Thursday 27 August 2020

Film Review: Tenet

After cinema's COVID-induced hiatus, Christopher Nolan's Tenet is the first bonafide tentpole film to entice audiences back to multiplexes – but is the high-concept spy thriller too loopy for its own good?

From rebooting Batman to inverting reality in Inception, British filmmaker Christopher Nolan has spent the last two decades cutting his teeth on audacious action thrillers for an adult audience. And a theme running through his stellar filmography is the concept of time, from the disjointed puzzle pieces of Memento to the intersecting narratives of Dunkirk.

Tenet, in many ways, is the culmination of his career to date. Once again, Nolan is toying with time, in another slick sci-fi action hybrid that features stoic men in sharp suits, surrounded by frigid sets and framed by vast IMAX camerawork. 

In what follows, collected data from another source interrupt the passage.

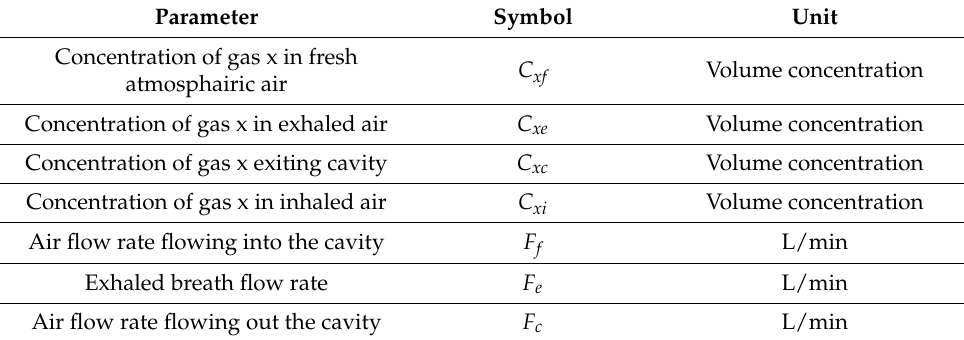
Table 1. Analysis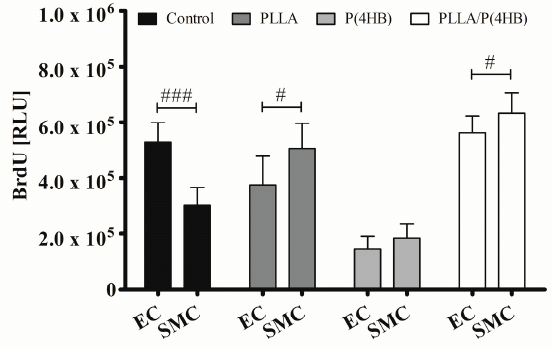
Figure 4. Polymers attenuate cell type-specific anti-proliferative effects of ATOR on vascular cells. HCAEC (EC) and HCASMC (SMC) were cultured on polymer surfaces and treated for 48 h with 0.1 µM ATOR. Proliferation was determined after BrdU incorporation. Bars show mean ± SD of at least five separate experiments with # p < 0.05 and ### p < 0.001.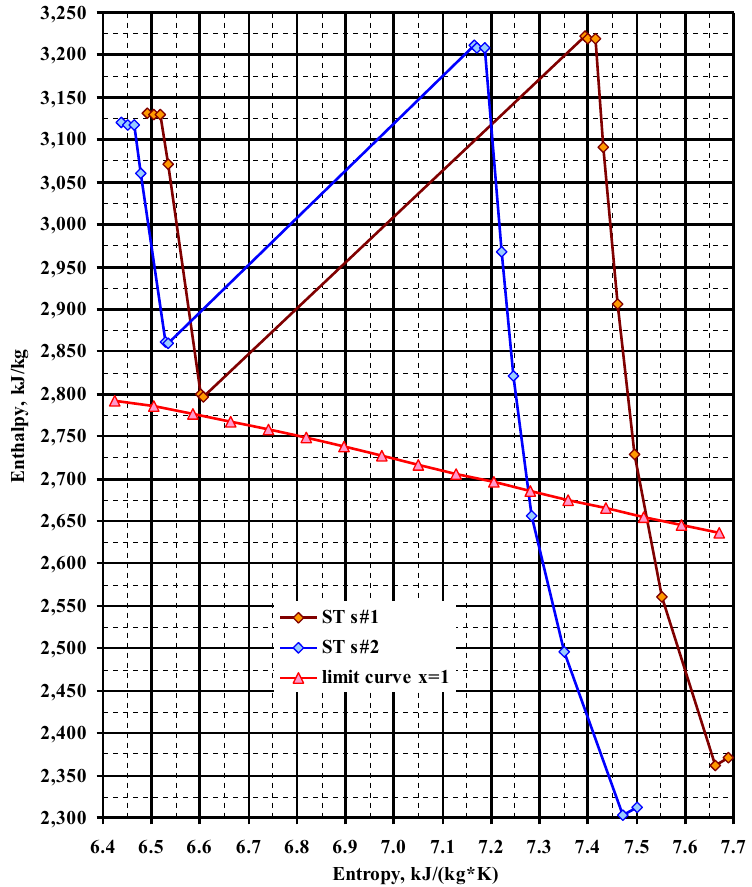
Fig. 5. The enthalpy-entropy diagram for the processes in the ST, in the two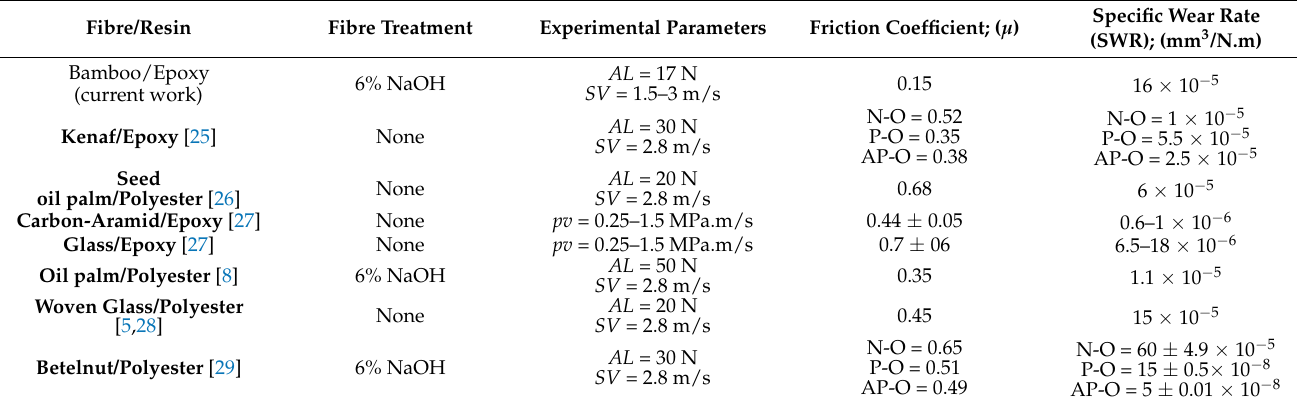
Table 5. Comparison of specific wear rate (SWR) and friction coefficient of various natural fibres and synthetic fibres reinforced polymeric composites with the bamboo fibre reinforced epoxy (S-BFRE) composite under dry sliding conditions.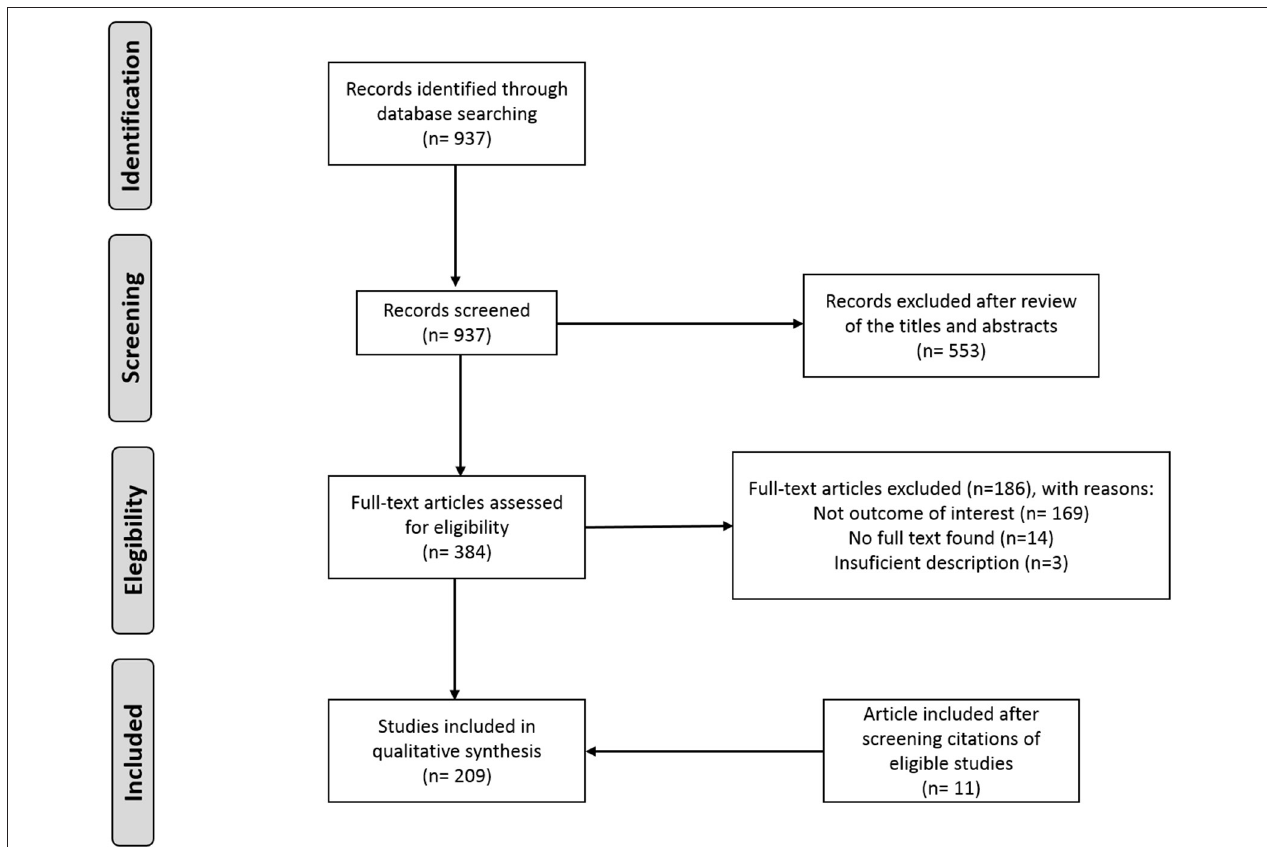
FIGURE 2 | Flow diagram of the results from the literature search and the study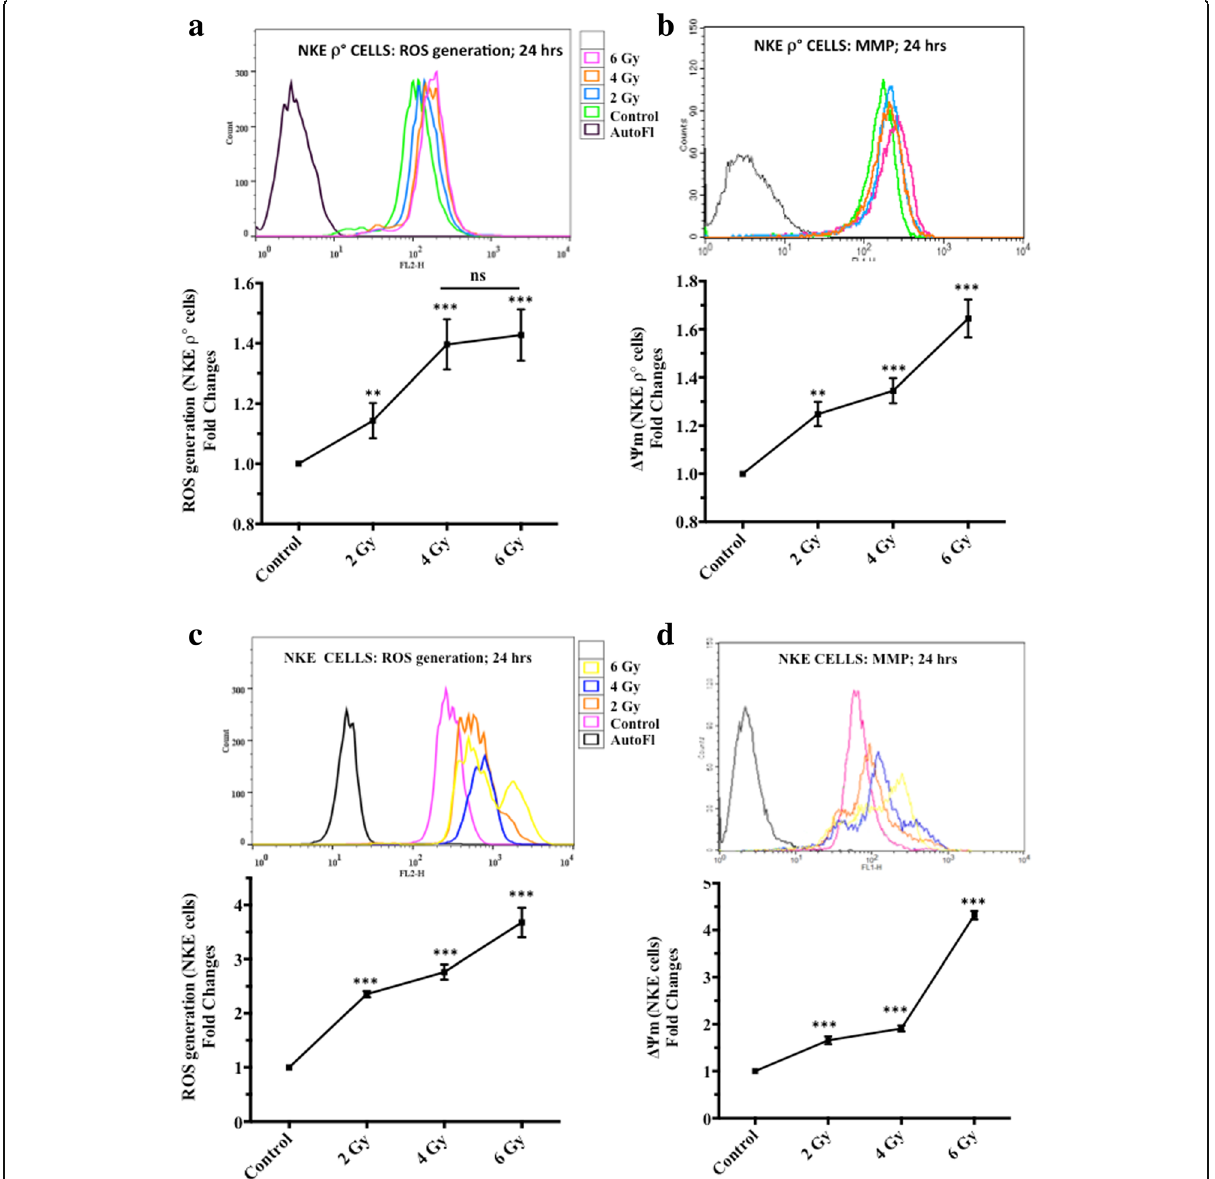
NKE cells ( c-d ). ROS levels and ΔΨ m were measured by flow cytometry using DHE and DiOC 6 (3), respectively as described in materials and method section. Histograms presented are representative of three independent experiments. Results are also expressed as fluorescence mean±SD of three independent experiments. Differences were designated significant at values, ** p <0.01, *** p <0.001 and were labeled as * compared with the 3 Gy (radiation only) group. Data was analyzed using FlowJo V10.1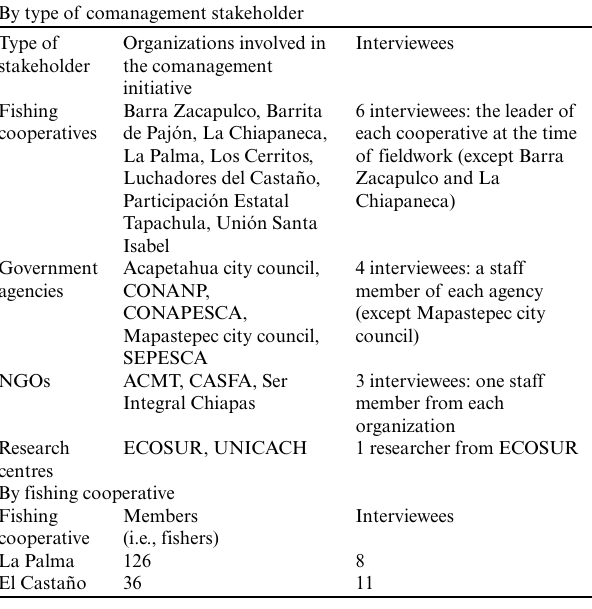
Table 1 . Sampling strategy for the mental models’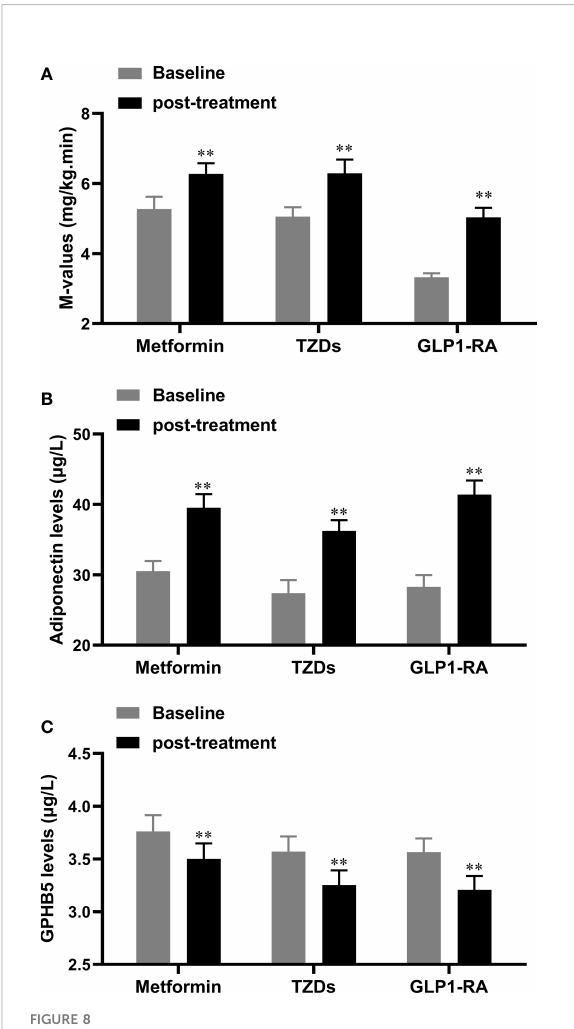
FIGURE 8 Serum GPHB5 and adiponectin levels in PCOS patients before and after treatment. (A) the changes of M-values during the EHC before and after treatment. (B) Circulating adiponectin levels before and after treatment. (C) Circulating GPHB5 levels before and after treatment. Data are means ± SD. * p <0.05, ** p< 0.01 vs.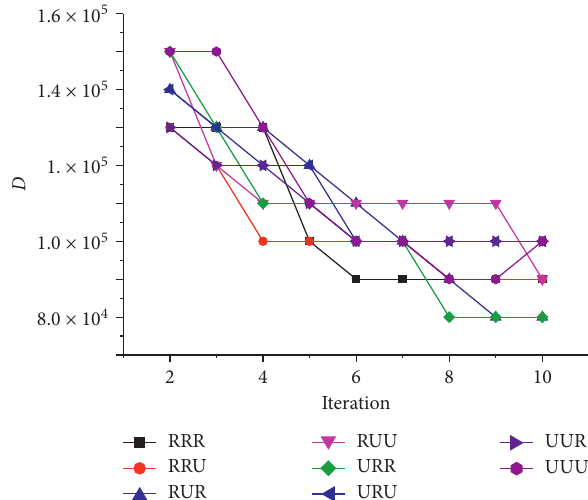
Figure 12: The change trends of traffic flow of different simulation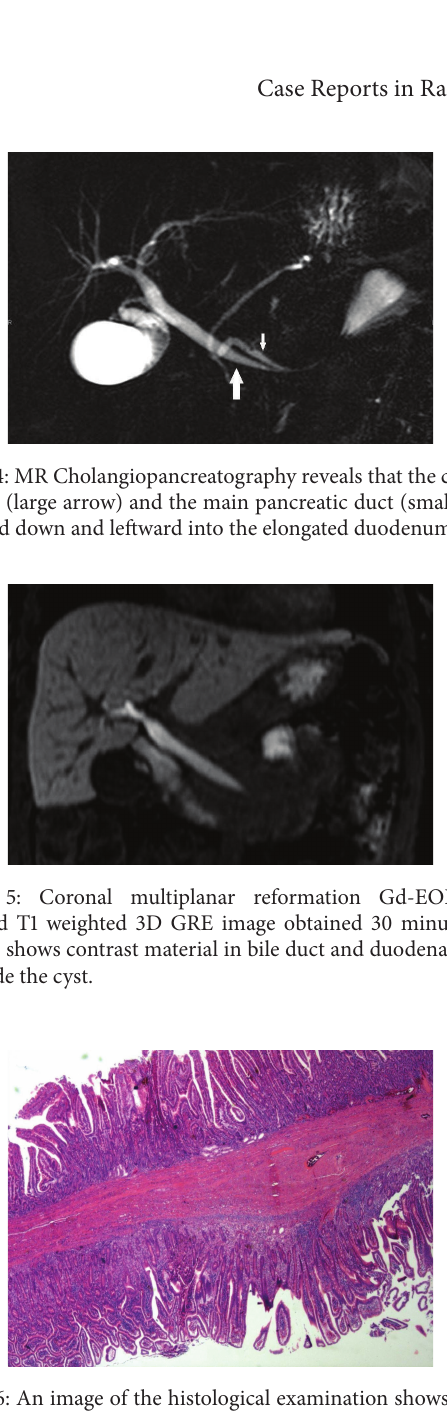
Figure 6: An image of the histological examination shows charac- teristic findings of a duplication cyst and a double muscle layer, with their mucosal and submucosal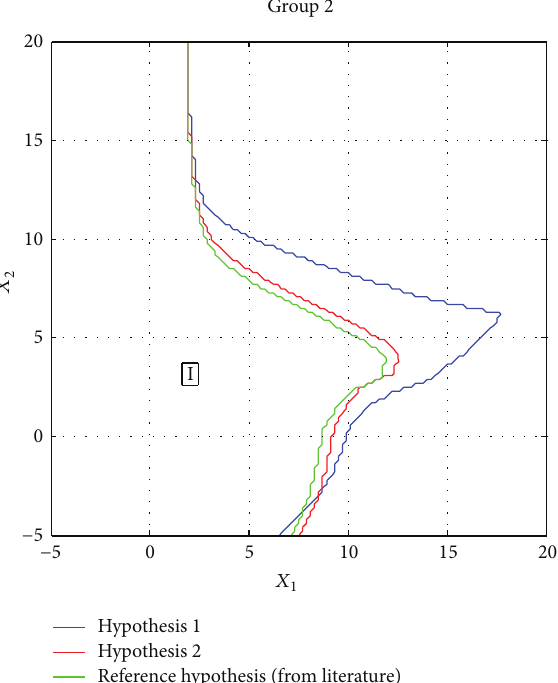
Figure 11: Production policy for 𝑃 1 and setup policy (product 1 to product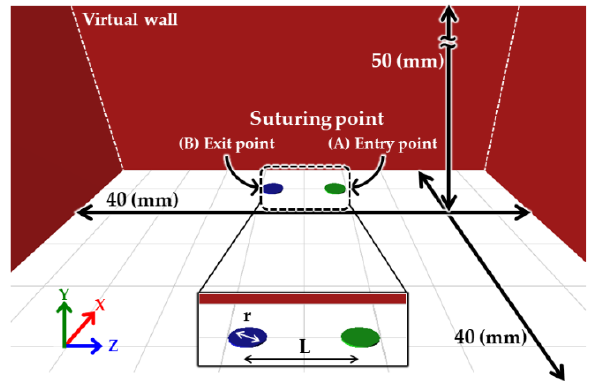
Figure 2. Experimental conditions of the virtual environment.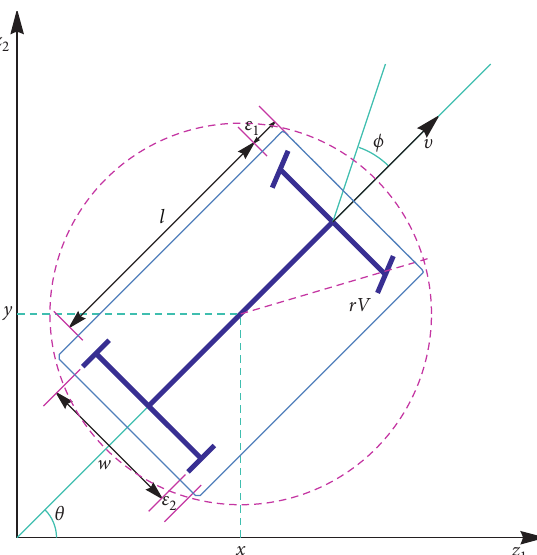
Figure 9: A rear wheel driven vehicle with front wheel steering and steering angle ϕ adopted from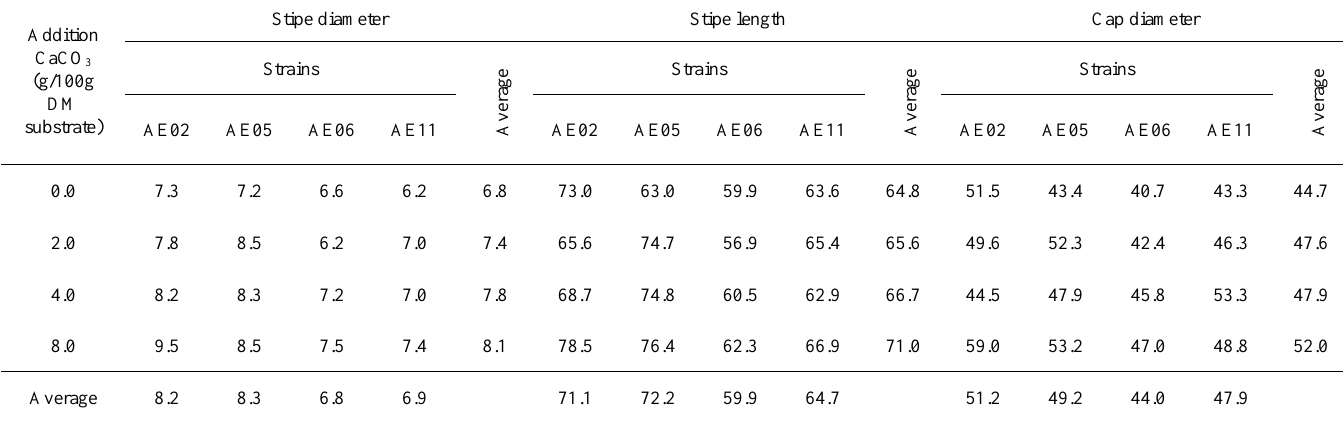
Table 2. Influence of addition of CaCO 3 on morphological features – stipe length and diameter, cap diameter [mm]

But unlike Inception, Interstellar or even Insomnia, Tenet doesn't stick the landing. It overshoots, missing the target by some distance. Dizzying, deafening, acrobatic and asinine; Tenet is a compelling contradiction that is both the best and worst of Nolan's tendencies thrust together into a two-and-a-half hour mess of ideas.

The film is about a secret agent played by John David Washington. After a pulsating prologue that sees Washington's character – known only as 'The Protagonist' – working undercover during a terrorist incident in Kiev, we learn that Tenet is about objects from the future (described as the 'detritus of a coming war') that are somehow travelling backward through time. 

We're assured that this concept is rooted in legit physics and is not at all nonsense, but I'm here to tell you that you're better off just accepting a lot of what Tenet puts out there at face value. Don't think about it, just settle in for the ride – after all, 'ignorance is our ammunition', as one character wryly puts it.

From here, the plot spirals outward to encompass a forged painting, some stolen plutonium, a crashed 747, a Norwegian free port, a foppish British spy (Robert Pattinson) and a sadistic Russian oligarch (Kenneth Branagh) and his long-suffering wife (Elizabeth Debicki). 

By the time we've reached the explosive crescendo, Nolan's film (he also penned the screenplay) has some serious mileage on it. Tenet is not a short film by any means, and there's a lot crammed into its 150-minute runtime. Action aplenty, the film bounces from London to Mumbai, Italy and Oslo – but the connective tissue tying the plot together gets somewhat lost amongst the cumbersome science and the unwieldy exposition. 

It definitely doesn't help matters that so much of Nolan's expository dialogue gets lost in the sound mix. Important ideas or developments are often drowned out by Ludwig Göransson's pounding score, making it even harder to follow what audacious act of daring-do that The Protagonist and Pattinson are up to next. 

That said, there's a lot to love about Tenet. Hoyte van Hoytema's cinematography is moody and rich in texture; Göransson's score is too loud, but engrossing and exciting at the same time. Washington and Pattinson are a compelling lead duo, even if the script doesn't service their characters with the same emotional heft that Leonardo DiCaprio or Matthew McConaughey enjoyed in Inception and Interstellar

Tenet isn't lacking for originality. It feels of a piece with Nolan's other work – the natural evolution of a filmmaker who has always favoured spectacle over sparsity. But what it does lack is a gentle guiding hand to steer its captain back to calmer seas that are easier for audiences to navigate. There's a five-star film in there somewhere, crying to get out, but on this occasion Nolan's ambition has come at the cost of adhesion.

The Verdict: 6/10

Don't try to understand it; just feel it. Christopher Nolan's latest is a feast for the eyes, punishing on the ears and a workout for your mind. It doesn't 'click' together in the same way Dunkirk or Inception did; it's large and unwieldy, a gargantuan undertaking that is dense and inaccessible. Did I enjoy it? Yeah, I guess so. I definitely admire it. But did I understand it? I'm not so sure.

Tenet is in cinemas across Australia (except Victoria) now.